What the task requires:
Nothing in the records may be altered, and no picture may be included. Restate them in full.

Extracted data:

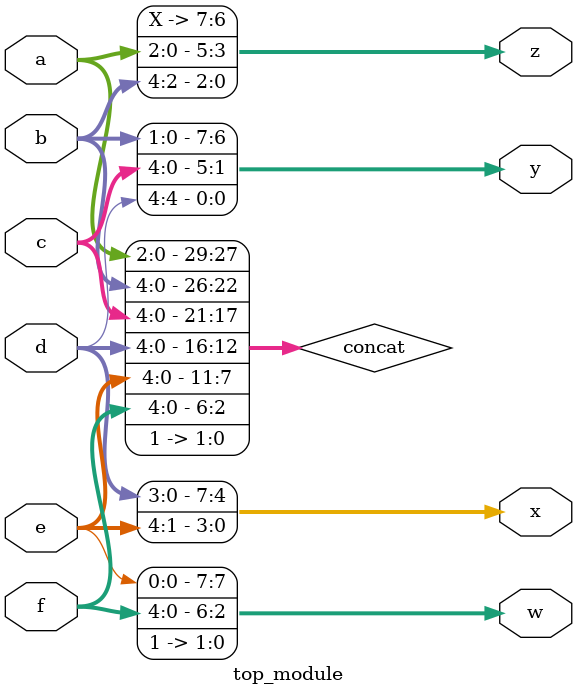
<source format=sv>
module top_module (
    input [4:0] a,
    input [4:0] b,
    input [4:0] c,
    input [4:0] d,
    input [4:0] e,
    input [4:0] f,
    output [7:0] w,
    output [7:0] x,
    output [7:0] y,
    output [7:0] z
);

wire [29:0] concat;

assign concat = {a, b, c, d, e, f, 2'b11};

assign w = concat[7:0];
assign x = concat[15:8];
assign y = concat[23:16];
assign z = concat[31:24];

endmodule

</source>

Solution to this problem:
<source format=sv>
module top_module (
    input [4:0] a,
    input [4:0] b,
    input [4:0] c,
    input [4:0] d,
    input [4:0] e,
    input [4:0] f,
    output [7:0] w,
    output [7:0] x,
    output [7:0] y,
    output [7:0] z
);

wire [29:0] concat;

assign concat = {a, b, c, d, e, f, 2'b11};

assign w = concat[7:0];
assign x = concat[15:8];
assign y = concat[23:16];
assign z = concat[31:24];

endmodule

</source>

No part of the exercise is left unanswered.